▶ [Problem requirements] Copy the listing word for word, from its first line up to and including the line with "Ghidul Complet al Prețurilor și". Leave the pictures out of your copy.

▶ [Supplied material]
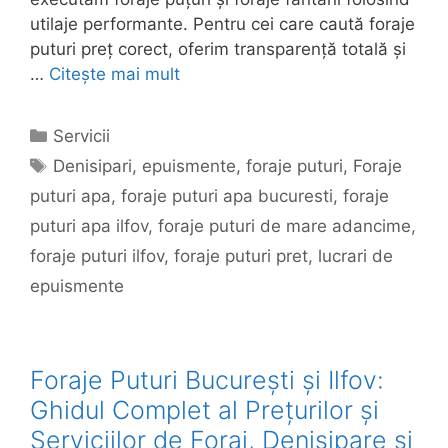
utilaje performante. Pentru cei care caută foraje
puturi preț corect, oferim transparență totală și
…
Citește mai mult
Categorii
Servicii
Etichete
Denisipari
,
epuismente
,
foraje puturi
,
Foraje
puturi apa
,
foraje puturi apa bucuresti
,
foraje
puturi apa ilfov
,
foraje puturi de mare adancime
,
foraje puturi ilfov
,
foraje puturi pret
,
lucrari de
epuismente
Foraje Puturi București și Ilfov:
Ghidul Complet al Prețurilor și
Serviciilor de Foraj, Denisipare și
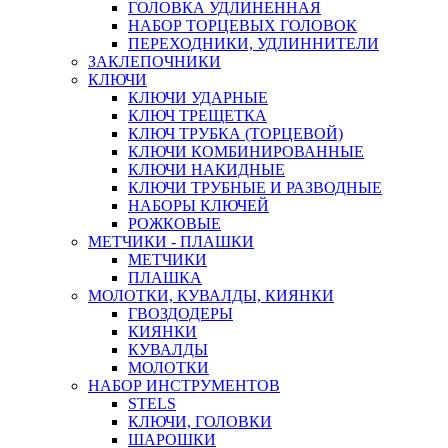
ГОЛОВКА УДЛИНЕННАЯ
НАБОР ТОРЦЕВЫХ ГОЛОВОК
ПЕРЕХОДНИКИ, УДЛИННИТЕЛИ
ЗАКЛЕПОЧНИКИ
КЛЮЧИ
КЛЮЧИ УДАРНЫЕ
КЛЮЧ ТРЕЩЕТКА
КЛЮЧ ТРУБКА (ТОРЦЕВОЙ)
КЛЮЧИ КОМБИНИРОВАННЫЕ
КЛЮЧИ НАКИДНЫЕ
КЛЮЧИ ТРУБНЫЕ И РАЗВОДНЫЕ
НАБОРЫ КЛЮЧЕЙ
РОЖКОВЫЕ
МЕТЧИКИ - ПЛАШКИ
МЕТЧИКИ
ПЛАШКА
МОЛОТКИ, КУВАЛДЫ, КИЯНКИ
ГВОЗДОДЕРЫ
КИЯНКИ
КУВАЛДЫ
МОЛОТКИ
НАБОР ИНСТРУМЕНТОВ
STELS
КЛЮЧИ, ГОЛОВКИ
ШАРОШКИ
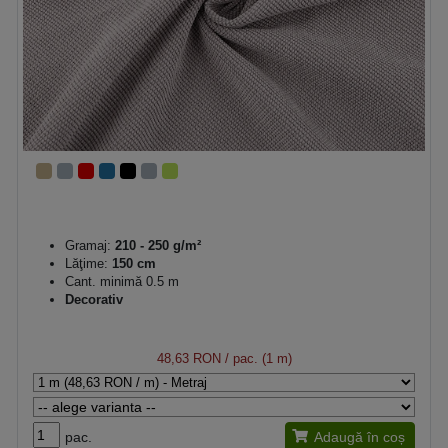
Gramaj:
210 - 250 g/m²
Lăţime:
150 cm
Cant. minimă 0.5 m
Decorativ
48,63 RON
/ pac. (1 m)
pac.
Adaugă în coș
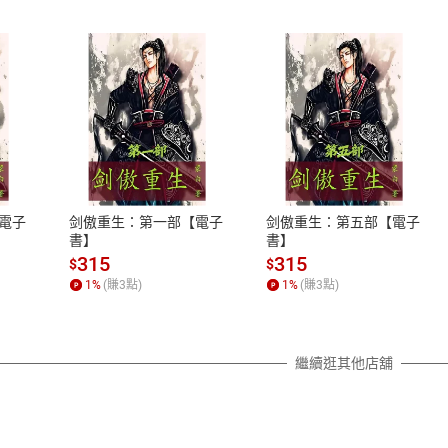
式
退換貨規範
、LINE PAY、AFTEE
本店是否提供消費者保護法七日猶
之權利，遽消費者保護法及通訊交
電子
剑傲重生：第一部【電子
剑傲重生：第五部【電子
除權合理例外情事適用準則，依商
書】
書】
質各有不同規定。詳細退換貨說明
315
315
$
$
照各商品說明。
1
%
(賺
3
點)
1
%
(賺
3
點)
詳細說明
繼續逛其他店舖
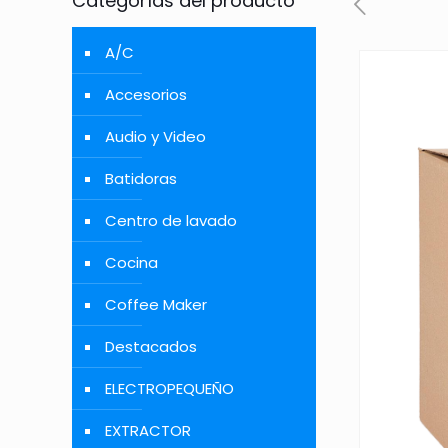
Categorías del producto
A/C
Accesorios
Audio y Video
Batidoras
Centro de lavado
Cocina
Coffee Maker
Destacados
ELECTROPEQUEÑO
EXTRACTOR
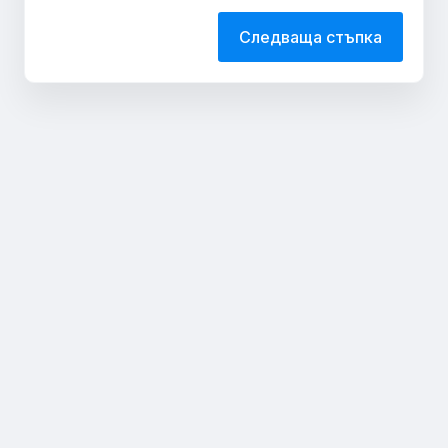
Следваща стъпка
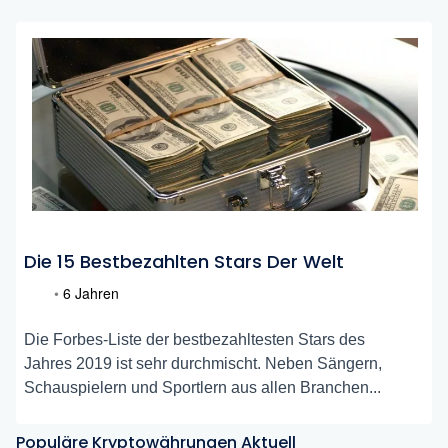
Die 15 Bestbezahlten Stars Der Welt
•
6 Jahren
Die Forbes-Liste der bestbezahltesten Stars des
Jahres 2019 ist sehr durchmischt. Neben Sängern,
Schauspielern und Sportlern aus allen Branchen...
Populäre Kryptowährungen Aktuell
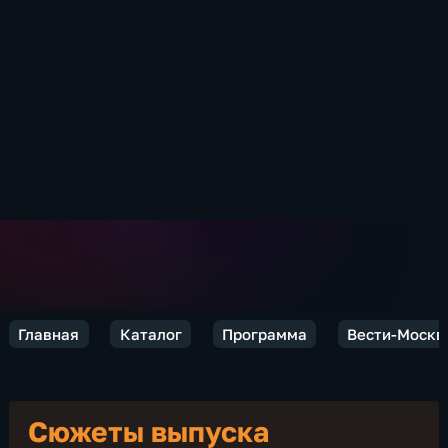
Главная
Каталог
Программа
Вести-Москв
Сюжеты выпуска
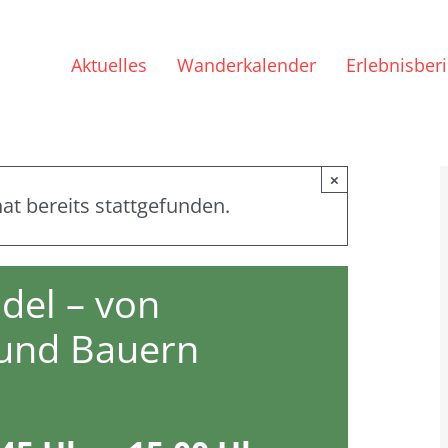
Aktuelles
Wanderkalender
Erlebnisber
×
at bereits stattgefunden.
del – von
 und Bauern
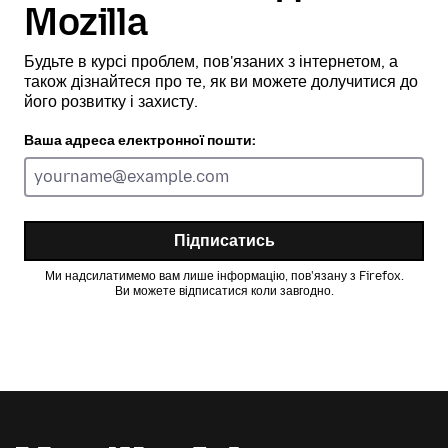
Mozilla
Будьте в курсі проблем, пов'язаних з інтернетом, а
також дізнайтеся про те, як ви можете долучитися до
його розвитку і захисту.
Ваша адреса електронної пошти:
Підписатись
Ми надсилатимемо вам лише інформацію, пов'язану з Firefox.
Ви можете відписатися коли завгодно.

▶ [Your response]
utilaje performante. Pentru cei care caută foraje
puturi preț corect, oferim transparență totală și
…
Citește mai mult
Categorii
Servicii
Etichete
Denisipari
,
epuismente
,
foraje puturi
,
Foraje
puturi apa
,
foraje puturi apa bucuresti
,
foraje
puturi apa ilfov
,
foraje puturi de mare adancime
,
foraje puturi ilfov
,
foraje puturi pret
,
lucrari de
epuismente
Foraje Puturi București și Ilfov:
Ghidul Complet al Prețurilor și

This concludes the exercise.